You brush them, and you floss them, and you brush a little more,
Then you tentatively take a step through his office door
'Cause you've got seven cavities I guess we'll have to fill,
Come take a seat and raise a dentist bill.

The fastest anesthetic
Is Novocain, they say,
It takes away all feeling and heat.
Cavities are meant to be filled,
And when they are, your tender gums
Experience the feeling of ground meat.

His appointments lead to braces,
To expanders, and bracket wax,
A life-long time of never-ending pain.
And there is no way to stop him,
Because, a year ago, Bob went insane.

This filling consists of other things
That you can barely feel,
Because you're so hyped up on laughing gas.
Part of it's cleaning, other, scraping,
And some will give you cause to
Scream so loud your voice can shatter glass.

Still, you'll marvel at the gentleness within those latexed hands,
Carefulness and skill so finely honed.
And when he's had you for a while,
You'll tell him "Thank you!" every time you moan.

He'll poke them, and caress them, and scrape them with his hook.
As you sit there stoned off your butt, you do not ever look.
Since you've got nothing more to do, and lots of time to kill,
Come take a seat and raise a dentist bill.

Everything gets paid for
By your insurance card.
Stealing others' cash brings us delight.
But all it takes it just a subtle
Appliance out of view
To make you decide you want a legal fight.

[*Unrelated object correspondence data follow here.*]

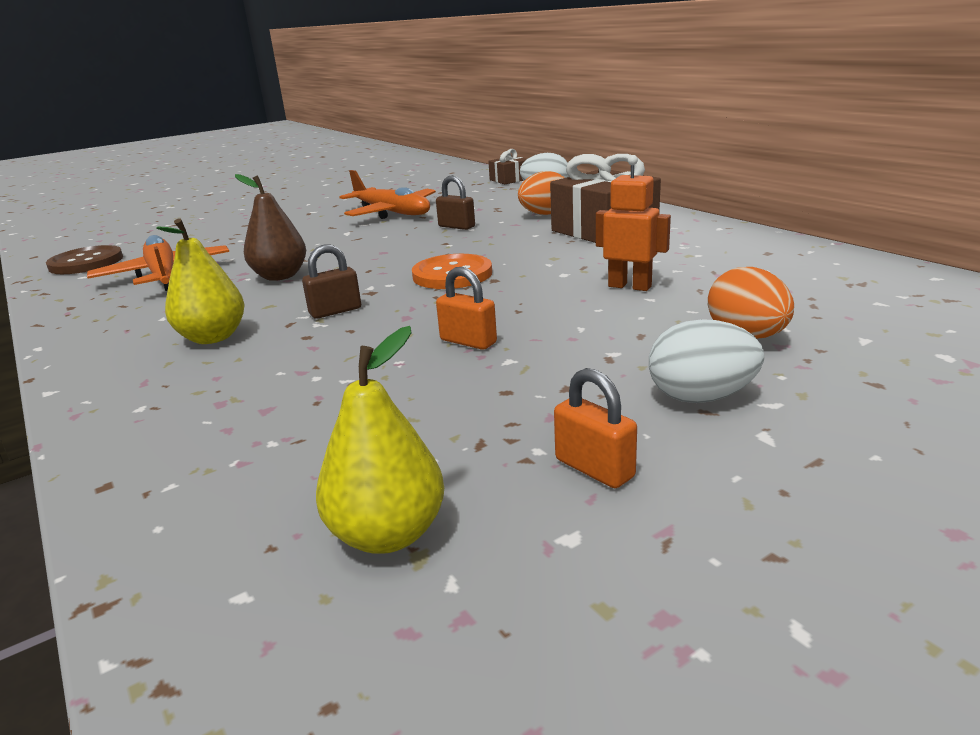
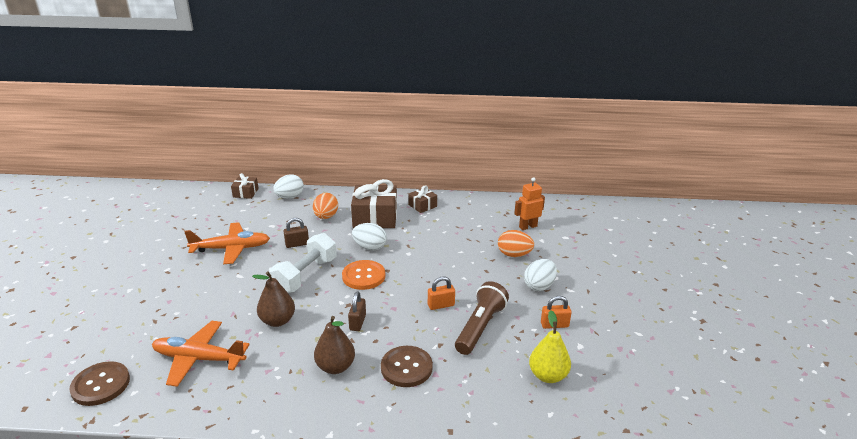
camera: 55 degrees left, 5 degrees up
(213, 337) = (335, 367): yellow pear -> brown pear
(259, 381) = (406, 367): none -> brown button
(398, 252) = (305, 275): none -> white dumbbell
(456, 394) = (480, 327): none -> brown flashlight
(528, 253) = (370, 247): none -> white egg
(630, 286) = (444, 248): orange robot -> orange robot (528, 226)
(705, 236) = (422, 206): none -> brown gift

But I should give you warning that our lawyer's bloody good;
We have been to court at least five times before.
So, if you try, you may find yourself
Walking right back through our office door.

He plays with every cusped, and every molar, too;
Your whole mouth will be hurting after Dentist Bob is through.
Before you came, I hope you left your loved ones your last will.
Come raise yourself a not-so-little bill.